■ **Extrait du document**
==============================
Culte du soupçon, culte de la crédulité
Le judoka Alain Schmitt, accusé par sa compagne Margaux Pinot de violences, a été innocenté par la justice. Capture d'écran BFMTV.

Les affaires médiatiques de “violences sexuelles” se multiplient. Beaucoup se réjouissent d’une “libération de la parole”, d’autres s’inquiètent d’une dérive. On craint d’être accusé de participer à la « culture du viol » si on ne croit pas toutes les femmes.


Après Gérald Darmanin et Éric Zemmour, Damien Abad et Chrysoula Zacharopoulou, c’est au tour d’Éric Coquerel d’avoir sa réputation jetée en pâture. Tous sont accusés de violences sexuelles.

Nous sommes toujours devant le même scénario: une femme affirme être victime de violences sexuelles et l’accusé nie. Inévitables, des questions épineuses nous taraudent. Que devons-nous faire? Qui devons-nous croire?
==============================
■ **Objectif visé**
Recopiez mot pour mot le passage de l'extrait sur les accusations de violences sexuelles qui va de « Nous sommes toujours » à « Qui devons-nous croire? », ces deux bouts de phrase compris.

■ **Matériel recueilli**
==============================
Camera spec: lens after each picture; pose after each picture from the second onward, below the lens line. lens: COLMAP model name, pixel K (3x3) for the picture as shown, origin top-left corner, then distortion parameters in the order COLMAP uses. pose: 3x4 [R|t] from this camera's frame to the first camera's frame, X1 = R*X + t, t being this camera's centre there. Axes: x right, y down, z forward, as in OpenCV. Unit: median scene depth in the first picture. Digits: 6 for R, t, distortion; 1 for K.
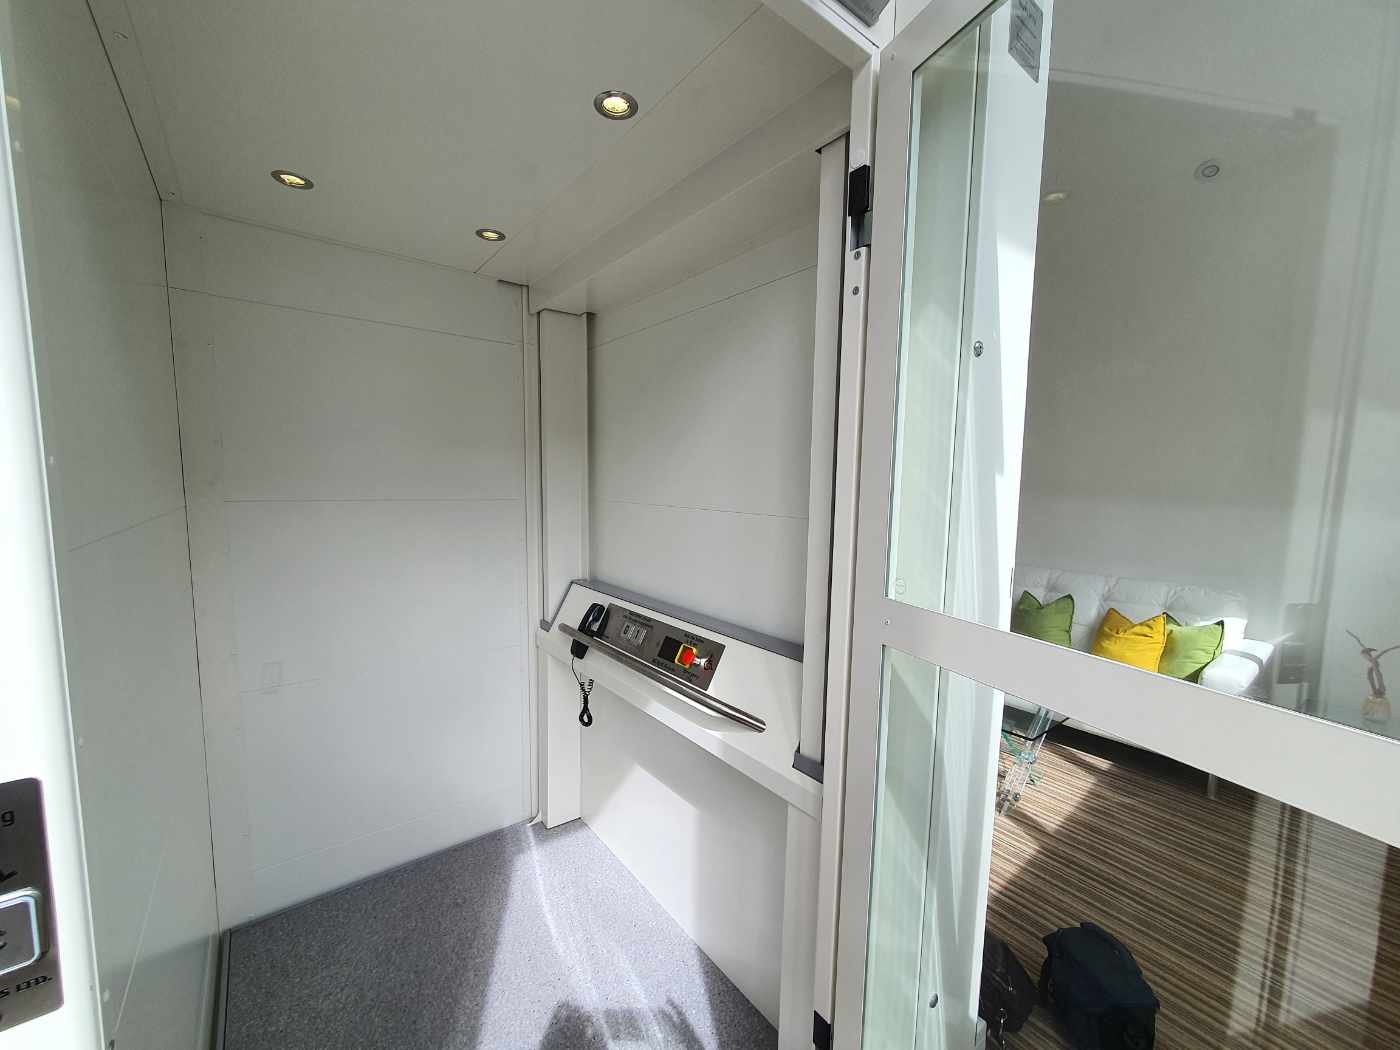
lens RADIAL K [[550.5, 0, 699.0], [0, 550.5, 523.9], [0, 0, 1]] dist [-0.001490, 0.000066]
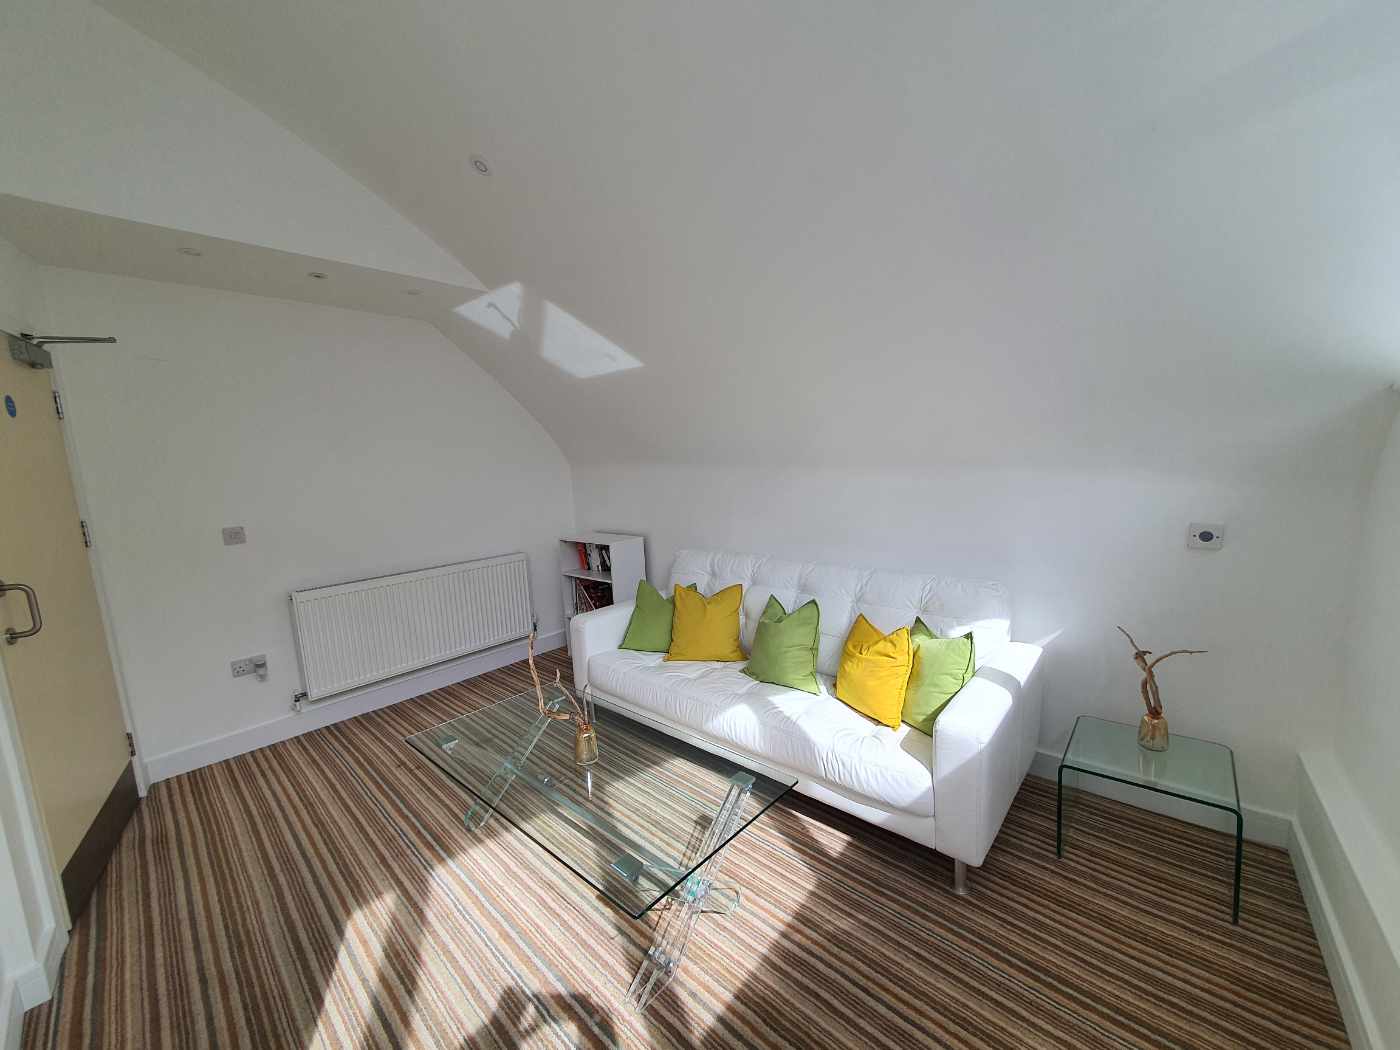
lens RADIAL K [[550.5, 0, 700.7], [0, 550.5, 528.6], [0, 0, 1]] dist [-0.001490, 0.000066]
pose [[0.980854, -0.079612, 0.177731, 0.460475], [0.071022, 0.996001, 0.054193, -0.021077], [-0.181335, -0.040533, 0.982586, 0.343921]]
==============================
■ **Réponse attendue**
Nous sommes toujours devant le même scénario: une femme affirme être victime de violences sexuelles et l’accusé nie. Inévitables, des questions épineuses nous taraudent. Que devons-nous faire? Qui devons-nous croire?